One of the three key features of its 2016 World Development Indicators is its refusal to make a distinction between developing and developed countries. Previously, it defined the developing world as made up by low- and middle-income countries. Developed countries were high-income.
The WB announced the change by referring to a blog published in November by Tariq Khokhar and Umar Serajuddin. It asked the question: “Should we continue to use the term ‘developing world?” And it set out its stall by declaring that categorization “is an art, not a science” and that classification schemes may be convenient for analysis and communication but each of these “comes with a set of limitations, biases and cultural overtones.”
Mr Khokhar and Mr Serajuddin make a case for “a more granular definition” of low-and middle-income countries that fare relatively and similarly poorly in social and economic measures.
They offered as a telling example the relationship between fertility rates and infant mortality rates. Both are often considered proxies for a country’s overall wellbeing, they say, and in 1960 there were two broad groups of countries in the world — those with low levels of fertility and infant mortality (“developed”), and those with high fertility rates and infant mortality (“developing”).
By 2013, however, the world map of development indicators had “changed dramatically”, they say. “It’s still possible to distinguish a few countries, but in most of the world, we see both low infant mortality and fertility rates.”

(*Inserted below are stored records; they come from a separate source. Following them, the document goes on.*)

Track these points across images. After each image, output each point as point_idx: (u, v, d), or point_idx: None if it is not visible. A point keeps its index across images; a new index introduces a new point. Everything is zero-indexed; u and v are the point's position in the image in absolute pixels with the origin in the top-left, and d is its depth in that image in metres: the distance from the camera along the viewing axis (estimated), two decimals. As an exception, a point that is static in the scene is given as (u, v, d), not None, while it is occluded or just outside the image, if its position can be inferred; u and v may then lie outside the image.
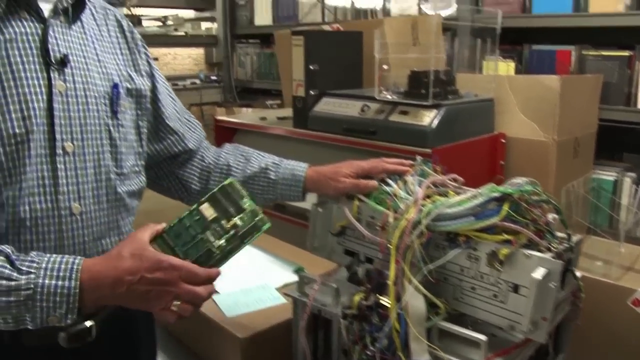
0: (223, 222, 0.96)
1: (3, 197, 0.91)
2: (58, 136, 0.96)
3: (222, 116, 2.51)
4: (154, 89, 1.21)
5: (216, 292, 1.01)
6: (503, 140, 1.81)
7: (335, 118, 1.73)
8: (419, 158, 1.15)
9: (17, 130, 0.91)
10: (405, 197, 1.03)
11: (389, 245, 0.96)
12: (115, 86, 1.07)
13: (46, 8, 0.98)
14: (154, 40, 4.56)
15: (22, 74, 0.92)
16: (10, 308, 0.83)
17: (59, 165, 0.96)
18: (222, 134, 2.16)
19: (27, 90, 0.92)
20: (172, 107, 1.26)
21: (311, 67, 1.80)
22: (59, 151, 0.96)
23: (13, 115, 0.91)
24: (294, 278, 1.45)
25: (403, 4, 3.03)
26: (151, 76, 1.20)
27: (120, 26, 1.16)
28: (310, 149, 1.84)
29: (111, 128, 1.05)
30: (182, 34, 4.51)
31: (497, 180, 1.12)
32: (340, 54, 1.95)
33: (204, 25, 5.06)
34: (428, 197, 1.02)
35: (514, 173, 1.83)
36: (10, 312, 0.83)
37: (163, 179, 1.30)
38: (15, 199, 0.92)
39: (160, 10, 4.96)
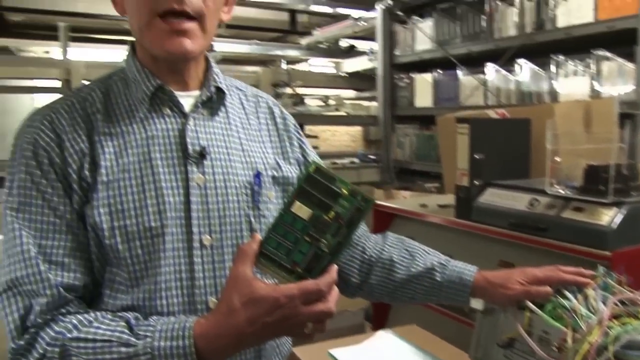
0: (322, 216, 0.85)
1: (141, 291, 0.94)
2: (195, 229, 0.97)
3: (381, 198, 2.51)
4: None
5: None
6: (698, 244, 1.59)
7: (501, 211, 1.64)
8: (601, 268, 1.04)
9: (152, 224, 0.94)
10: (587, 315, 0.93)
11: (568, 370, 0.86)
12: (257, 175, 1.06)
13: (188, 103, 1.03)
14: (316, 119, 4.79)
15: (160, 169, 0.97)
16: None
17: (195, 259, 0.97)
18: (381, 218, 2.14)
19: (163, 184, 0.96)
20: None
21: (476, 157, 1.74)
22: (196, 244, 0.97)
23: (150, 209, 0.94)
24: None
25: (572, 84, 2.89)
26: (304, 163, 1.19)
27: (272, 113, 1.19)
28: (472, 241, 1.75)
29: (252, 219, 1.04)
30: (343, 113, 4.69)
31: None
32: (507, 142, 1.87)
33: (364, 103, 5.24)
34: (615, 317, 0.91)
35: None
36: None
37: None
38: (151, 293, 0.94)
39: (322, 90, 5.23)
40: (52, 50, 5.75)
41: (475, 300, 1.16)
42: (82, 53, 5.29)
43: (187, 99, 1.04)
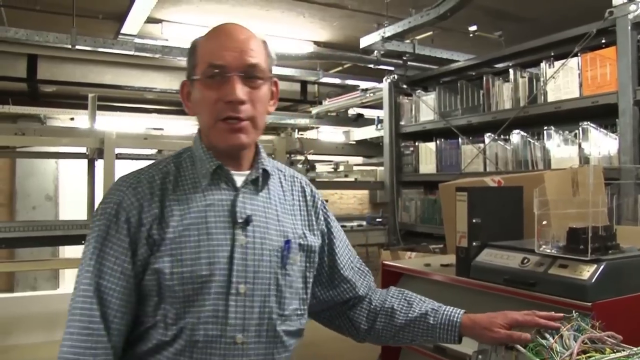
0: None
1: (185, 322, 1.18)
2: (234, 279, 1.22)
3: (388, 259, 2.70)
4: (330, 244, 1.46)
5: None
6: (673, 297, 1.77)
7: (497, 269, 1.83)
8: (575, 312, 1.24)
9: (204, 273, 1.19)
10: (561, 351, 1.13)
11: (545, 396, 1.05)
12: (287, 242, 1.31)
13: (239, 180, 1.30)
14: (327, 185, 5.01)
15: (213, 230, 1.23)
16: None
17: (231, 302, 1.21)
18: (389, 277, 2.33)
19: (215, 242, 1.22)
20: (348, 258, 1.49)
21: (474, 221, 1.95)
22: (233, 291, 1.21)
23: (203, 261, 1.20)
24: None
25: (562, 152, 3.12)
26: (327, 234, 1.46)
27: (304, 192, 1.45)
28: (471, 296, 1.94)
29: (279, 276, 1.28)
30: (352, 179, 4.92)
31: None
32: (502, 208, 2.08)
33: (371, 169, 5.48)
34: (584, 352, 1.10)
35: (686, 331, 1.77)
36: None
37: (336, 319, 1.50)
38: (194, 325, 1.18)
39: (333, 157, 5.48)
40: (77, 117, 6.08)
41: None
42: (106, 120, 5.61)
43: (239, 177, 1.31)
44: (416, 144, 4.31)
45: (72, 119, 6.14)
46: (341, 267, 1.46)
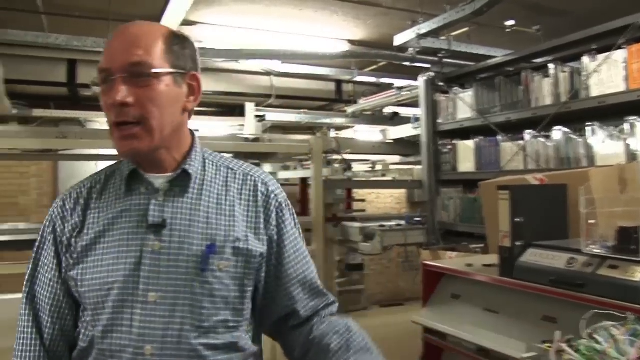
0: None
1: (95, 330, 1.18)
2: (142, 287, 1.17)
3: (428, 259, 2.65)
4: (279, 253, 1.30)
5: None
6: None
7: (542, 269, 1.78)
8: (630, 316, 1.19)
9: (108, 280, 1.18)
10: (617, 356, 1.08)
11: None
12: (209, 247, 1.20)
13: (160, 182, 1.25)
14: (363, 185, 4.98)
15: (122, 236, 1.21)
16: None
17: (136, 311, 1.16)
18: (430, 277, 2.29)
19: (121, 248, 1.20)
20: (298, 272, 1.33)
21: (517, 220, 1.90)
22: (141, 299, 1.17)
23: (110, 268, 1.19)
24: None
25: (608, 148, 3.03)
26: (277, 241, 1.30)
27: (255, 192, 1.31)
28: (516, 298, 1.89)
29: (195, 284, 1.18)
30: (390, 178, 4.87)
31: None
32: (546, 206, 2.03)
33: (408, 166, 5.42)
34: (641, 357, 1.06)
35: None
36: None
37: (276, 335, 1.38)
38: (102, 333, 1.18)
39: (369, 156, 5.44)
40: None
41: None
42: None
43: (161, 180, 1.25)
44: (454, 142, 4.25)
45: (110, 122, 6.23)
46: (286, 281, 1.31)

They also point out the inexactitude of lumping Malawi (GNI per capita of $250) in the same group as Mexico (GNI per capita of $9,860) together as the developing world. Malawi’s extreme poverty rate using the $1.90/day line is 70.9 per cent, while Mexico’s is 2.68 percent.

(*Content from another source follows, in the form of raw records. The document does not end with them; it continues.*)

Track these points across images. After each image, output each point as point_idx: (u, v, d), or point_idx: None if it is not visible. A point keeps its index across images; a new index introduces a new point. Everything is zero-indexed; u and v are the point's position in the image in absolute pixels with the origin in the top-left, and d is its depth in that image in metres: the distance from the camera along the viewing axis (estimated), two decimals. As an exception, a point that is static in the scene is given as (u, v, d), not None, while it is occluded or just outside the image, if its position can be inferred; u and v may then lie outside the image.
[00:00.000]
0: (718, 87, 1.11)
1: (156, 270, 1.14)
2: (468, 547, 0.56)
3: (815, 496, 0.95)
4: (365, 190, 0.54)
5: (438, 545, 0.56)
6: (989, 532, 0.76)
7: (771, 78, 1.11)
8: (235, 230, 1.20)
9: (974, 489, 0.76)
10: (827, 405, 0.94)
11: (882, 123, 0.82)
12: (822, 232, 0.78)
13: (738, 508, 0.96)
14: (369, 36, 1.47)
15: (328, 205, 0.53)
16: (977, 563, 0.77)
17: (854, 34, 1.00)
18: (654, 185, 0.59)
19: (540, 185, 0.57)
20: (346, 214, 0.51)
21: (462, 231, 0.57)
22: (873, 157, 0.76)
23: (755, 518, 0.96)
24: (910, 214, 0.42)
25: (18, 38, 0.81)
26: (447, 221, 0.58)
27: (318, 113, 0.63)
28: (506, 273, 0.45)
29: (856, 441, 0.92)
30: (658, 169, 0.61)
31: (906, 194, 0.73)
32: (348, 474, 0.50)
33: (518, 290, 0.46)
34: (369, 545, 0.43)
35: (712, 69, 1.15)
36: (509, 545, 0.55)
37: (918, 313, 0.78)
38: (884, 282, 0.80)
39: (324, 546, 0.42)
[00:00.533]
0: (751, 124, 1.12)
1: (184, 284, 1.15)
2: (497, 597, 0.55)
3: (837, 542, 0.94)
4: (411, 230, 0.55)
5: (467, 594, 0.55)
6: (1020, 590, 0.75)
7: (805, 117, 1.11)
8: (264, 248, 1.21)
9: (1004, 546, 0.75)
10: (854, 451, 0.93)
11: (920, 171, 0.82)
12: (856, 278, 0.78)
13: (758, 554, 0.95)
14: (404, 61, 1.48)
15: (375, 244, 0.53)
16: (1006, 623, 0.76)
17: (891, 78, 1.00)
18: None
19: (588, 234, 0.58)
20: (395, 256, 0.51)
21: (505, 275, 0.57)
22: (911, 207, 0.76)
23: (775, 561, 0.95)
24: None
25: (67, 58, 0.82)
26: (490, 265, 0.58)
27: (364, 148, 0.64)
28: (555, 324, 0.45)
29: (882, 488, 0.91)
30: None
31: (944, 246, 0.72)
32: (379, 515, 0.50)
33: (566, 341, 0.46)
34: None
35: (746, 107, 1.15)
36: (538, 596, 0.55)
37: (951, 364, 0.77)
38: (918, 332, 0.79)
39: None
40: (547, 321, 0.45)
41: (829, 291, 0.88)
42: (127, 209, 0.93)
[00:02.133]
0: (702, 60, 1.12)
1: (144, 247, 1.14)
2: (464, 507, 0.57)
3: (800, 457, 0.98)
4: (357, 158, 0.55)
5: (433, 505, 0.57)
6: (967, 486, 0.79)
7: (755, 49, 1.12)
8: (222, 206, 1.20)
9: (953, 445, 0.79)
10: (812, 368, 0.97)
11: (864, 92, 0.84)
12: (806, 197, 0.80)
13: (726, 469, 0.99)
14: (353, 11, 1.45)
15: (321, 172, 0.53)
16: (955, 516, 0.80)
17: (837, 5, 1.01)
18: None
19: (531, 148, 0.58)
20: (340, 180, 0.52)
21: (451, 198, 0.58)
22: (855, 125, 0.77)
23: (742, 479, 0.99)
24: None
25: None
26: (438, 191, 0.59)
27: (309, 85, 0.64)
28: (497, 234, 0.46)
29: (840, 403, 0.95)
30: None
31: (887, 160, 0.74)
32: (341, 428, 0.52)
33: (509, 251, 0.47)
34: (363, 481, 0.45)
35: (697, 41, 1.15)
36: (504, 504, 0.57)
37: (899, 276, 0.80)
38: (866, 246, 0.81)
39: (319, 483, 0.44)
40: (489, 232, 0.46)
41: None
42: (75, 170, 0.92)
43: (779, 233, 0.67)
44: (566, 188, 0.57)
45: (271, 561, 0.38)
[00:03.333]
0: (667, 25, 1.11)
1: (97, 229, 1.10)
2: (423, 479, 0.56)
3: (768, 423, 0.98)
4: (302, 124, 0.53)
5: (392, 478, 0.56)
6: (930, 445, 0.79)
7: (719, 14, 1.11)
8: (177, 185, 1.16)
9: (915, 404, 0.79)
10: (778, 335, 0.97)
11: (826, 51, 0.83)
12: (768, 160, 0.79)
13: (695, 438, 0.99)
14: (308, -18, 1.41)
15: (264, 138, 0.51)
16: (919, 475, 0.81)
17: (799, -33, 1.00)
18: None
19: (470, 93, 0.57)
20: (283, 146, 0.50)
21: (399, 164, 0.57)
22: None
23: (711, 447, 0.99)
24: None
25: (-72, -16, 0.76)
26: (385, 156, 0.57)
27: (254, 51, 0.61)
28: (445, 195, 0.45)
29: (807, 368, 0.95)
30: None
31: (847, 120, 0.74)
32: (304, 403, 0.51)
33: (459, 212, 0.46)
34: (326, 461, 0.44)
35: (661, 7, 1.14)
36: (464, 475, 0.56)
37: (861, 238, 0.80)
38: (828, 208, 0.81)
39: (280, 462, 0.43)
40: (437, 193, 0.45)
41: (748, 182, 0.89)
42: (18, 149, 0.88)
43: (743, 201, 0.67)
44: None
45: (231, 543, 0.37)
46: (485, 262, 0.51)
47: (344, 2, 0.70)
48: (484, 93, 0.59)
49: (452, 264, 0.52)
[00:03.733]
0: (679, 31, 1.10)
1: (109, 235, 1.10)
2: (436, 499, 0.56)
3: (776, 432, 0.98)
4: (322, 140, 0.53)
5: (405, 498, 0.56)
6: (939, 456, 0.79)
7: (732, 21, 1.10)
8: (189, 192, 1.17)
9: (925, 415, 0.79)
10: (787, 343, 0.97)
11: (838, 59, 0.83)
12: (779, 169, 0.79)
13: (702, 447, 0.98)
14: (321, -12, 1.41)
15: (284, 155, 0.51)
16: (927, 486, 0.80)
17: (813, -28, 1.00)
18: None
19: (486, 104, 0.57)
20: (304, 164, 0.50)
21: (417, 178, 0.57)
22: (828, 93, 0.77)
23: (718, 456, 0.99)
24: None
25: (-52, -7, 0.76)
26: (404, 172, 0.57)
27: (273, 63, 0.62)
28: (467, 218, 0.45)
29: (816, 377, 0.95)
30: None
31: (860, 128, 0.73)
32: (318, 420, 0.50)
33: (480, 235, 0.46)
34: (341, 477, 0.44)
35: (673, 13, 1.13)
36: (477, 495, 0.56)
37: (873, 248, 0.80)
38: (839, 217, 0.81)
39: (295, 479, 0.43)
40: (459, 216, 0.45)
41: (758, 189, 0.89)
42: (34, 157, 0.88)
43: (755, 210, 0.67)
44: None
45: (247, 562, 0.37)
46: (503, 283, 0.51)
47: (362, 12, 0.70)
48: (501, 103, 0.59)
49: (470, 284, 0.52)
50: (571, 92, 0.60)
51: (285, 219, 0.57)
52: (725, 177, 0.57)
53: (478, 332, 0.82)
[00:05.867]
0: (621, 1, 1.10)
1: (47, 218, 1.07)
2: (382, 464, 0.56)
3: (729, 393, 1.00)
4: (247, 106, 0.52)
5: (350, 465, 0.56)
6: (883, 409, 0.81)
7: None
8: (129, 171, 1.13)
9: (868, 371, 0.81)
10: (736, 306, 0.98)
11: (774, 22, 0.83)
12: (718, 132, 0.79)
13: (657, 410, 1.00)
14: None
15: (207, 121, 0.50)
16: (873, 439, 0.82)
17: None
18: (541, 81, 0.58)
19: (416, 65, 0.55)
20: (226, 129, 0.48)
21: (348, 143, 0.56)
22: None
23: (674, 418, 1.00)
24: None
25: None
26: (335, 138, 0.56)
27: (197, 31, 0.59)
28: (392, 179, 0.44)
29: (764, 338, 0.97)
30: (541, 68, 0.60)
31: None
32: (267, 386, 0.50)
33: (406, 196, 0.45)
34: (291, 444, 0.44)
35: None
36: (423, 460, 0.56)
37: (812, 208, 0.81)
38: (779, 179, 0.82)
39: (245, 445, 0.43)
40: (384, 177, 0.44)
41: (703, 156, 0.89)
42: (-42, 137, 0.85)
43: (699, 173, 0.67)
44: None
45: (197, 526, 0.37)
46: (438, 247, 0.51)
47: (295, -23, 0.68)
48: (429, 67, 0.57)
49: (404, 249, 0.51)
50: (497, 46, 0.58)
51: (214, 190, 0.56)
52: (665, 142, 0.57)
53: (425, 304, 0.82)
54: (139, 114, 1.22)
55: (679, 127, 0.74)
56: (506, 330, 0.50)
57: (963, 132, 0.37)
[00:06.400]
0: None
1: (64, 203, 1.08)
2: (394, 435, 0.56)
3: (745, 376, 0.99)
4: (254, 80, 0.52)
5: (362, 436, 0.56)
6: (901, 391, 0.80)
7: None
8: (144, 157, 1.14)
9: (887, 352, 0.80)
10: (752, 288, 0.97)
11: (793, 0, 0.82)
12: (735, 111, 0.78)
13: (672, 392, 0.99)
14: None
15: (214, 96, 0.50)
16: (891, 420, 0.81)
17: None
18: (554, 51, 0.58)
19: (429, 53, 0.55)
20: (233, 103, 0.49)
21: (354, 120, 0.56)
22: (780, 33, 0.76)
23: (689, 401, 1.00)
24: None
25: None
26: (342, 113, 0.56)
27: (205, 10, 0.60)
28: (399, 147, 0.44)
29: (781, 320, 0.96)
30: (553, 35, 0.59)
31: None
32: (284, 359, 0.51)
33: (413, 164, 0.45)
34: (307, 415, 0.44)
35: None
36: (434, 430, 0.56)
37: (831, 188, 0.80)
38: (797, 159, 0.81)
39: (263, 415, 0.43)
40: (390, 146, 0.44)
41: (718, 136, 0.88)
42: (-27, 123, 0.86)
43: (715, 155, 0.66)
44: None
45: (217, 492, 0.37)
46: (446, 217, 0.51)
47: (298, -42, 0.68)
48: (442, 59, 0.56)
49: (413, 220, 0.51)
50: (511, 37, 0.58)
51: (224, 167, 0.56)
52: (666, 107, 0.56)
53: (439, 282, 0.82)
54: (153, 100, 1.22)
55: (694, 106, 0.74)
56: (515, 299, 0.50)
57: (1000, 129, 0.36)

Ergo, what’s the point of the intellectually lazy omnibus term ‘developing world’?
The argument is that the UN’s Sustainable Development Goals set certain targets for all groups of individuals across the world. In that sense, it seems to me, that the whole world is developing and hoping to get to an ideal place.
Of course, the World Bank’s new categorization (or lack of) doesn’t mean that the low-and-middle-income country’s particular set of problems simply vanish along with the term “developing world”.
It’s important to note that different pillars of the international architecture of economics and decision-making have different ways of noting the difference between rich and poor countries.
In its World Economic Outlook, the International Monetary Fund classifies 37 countries as “advanced economies”. All others are considered “emerging market and developing economies”. The IMF says that this distinction is not based on strict criteria, economic or otherwise.
The UNDP’s Human Development Index classifies countries into Very high, High, Medium and Low levels of human development, using indicators related to income, education and health.
The United Nations does not formally define developing countries but puts 159 in that category. Right now, all of Europe, northern America, Japan, Australia and New Zealand are classified as developed regions. All other regions are developing. The UN also has a list of Least Developed Countries and these use measures of Gross National Income per capita and economic vulnerability.
The point is that “developing world” may no longer be a one-size-fits-all term for poor countries, which is to say a country that’s poor in terms of income and the provision of goods, services and opportunity for its citizens. A poor country would still be one who’s citizens are ill-served in terms of rule of law, in government accountability, the very quality of life.
Removing a category doesn’t abolish the development deficit. It just means that countries have a sui generis development deficit.